Le Tribunal Administratif de Dijon a été saisi par M. A... B... d’un recours pour excès de pouvoir contre le rejet implicite de sa demande de renouvellement de titre de séjour. En cours d’instance, le préfet de la Côte-d’Or a délivré à l’intéressé une carte de résident valable jusqu’en 2035, rendant sans objet les conclusions en annulation et injonction. Sur le fondement de l’article R. 222-1 du code de justice administrative, le tribunal constate un non-lieu à statuer sur ces conclusions. Il rejette toutefois la demande de frais irrépétibles présentée au titre de l’article L. 761-1 du même code et de la loi du 10 juillet 1991.
Texte intégral
Vu la procédure suivante :
Par une requête et un mémoire, enregistrés le 18 juin 2025 et le 22 janvier 2026, M. C... A... B..., représenté par Me Si Hassen, demande au tribunal :
1°) d’annuler la décision par laquelle le préfet de la Côte-d’Or a implicitement rejeté sa demande de renouvellement de son titre de séjour ;
2°) d’enjoindre au préfet de la Côte-d’Or de lui délivrer une carte de séjour pluriannuelle dans un délai d’un mois à compter de la notification de la décision juridictionnelle et, à défaut, dans ce même délai, de procéder au réexamen de sa situation ;
3°) de mettre à la charge de l’État une somme de 2 000 euros à verser à son conseil en application des dispositions combinées du deuxième alinéa de l’article 37 de la loi n° 91-647 du 10 juillet 1991 et de l’article L. 761-1 du code de justice administrative.
Par un mémoire en défense, enregistré le 14 janvier 2026, le préfet de la Côte-d’Or informe le tribunal que, le 1er août 2025, il a délivré la carte de résident sollicitée et conclut au non-lieu à statuer.
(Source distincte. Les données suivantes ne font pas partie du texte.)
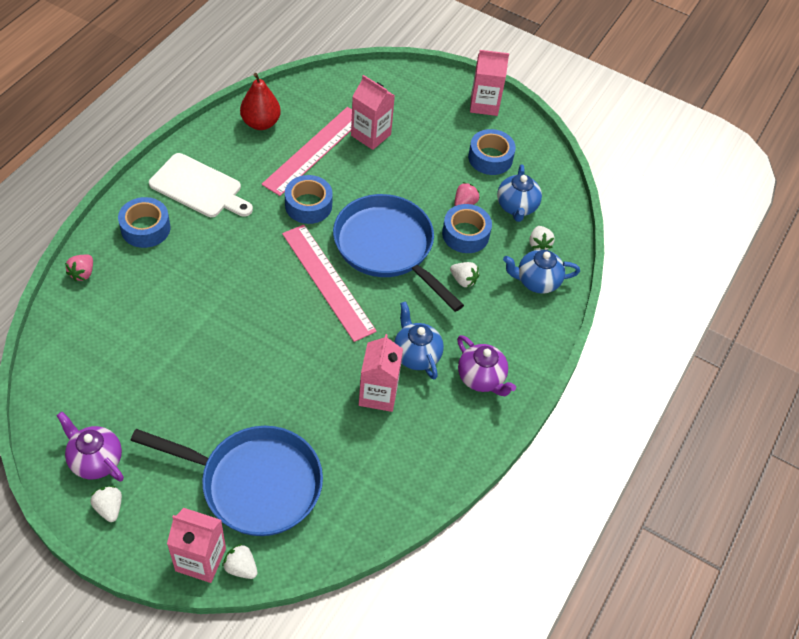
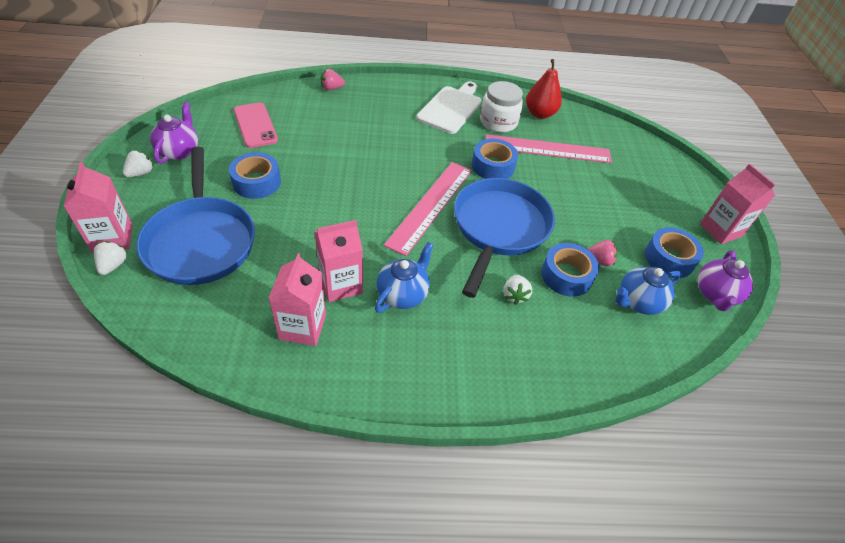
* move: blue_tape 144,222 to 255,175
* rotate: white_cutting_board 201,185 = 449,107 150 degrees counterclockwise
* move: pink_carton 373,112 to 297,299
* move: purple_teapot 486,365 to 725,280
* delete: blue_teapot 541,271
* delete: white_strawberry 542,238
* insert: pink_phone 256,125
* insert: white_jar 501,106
Par une décision du 10 mars 2025, M. A... B... a été admis au bénéfice de l’aide juridictionnelle totale.
Vu les autres pièces du dossier.
Vu :
- le code de l’entrée et du séjour des étrangers et du droit d’asile ;
- la loi n° 91-647 du 10 juillet 1991 relative à l’aide juridique ;
- le code de justice administrative.
Considérant ce qui suit :
1. Aux termes de l’article R. 222-1 du code de justice administrative : « (...) les présidents de formation de jugement des tribunaux (...) peuvent, par ordonnance : / 3 Constater qu’il n’y a pas lieu de statuer sur une requête ; (…) 5° Statuer sur les requêtes qui ne présente plus à juger de questions autres que la condamnation prévue à l’article L. 761-1 ou la charge des dépens (…) ».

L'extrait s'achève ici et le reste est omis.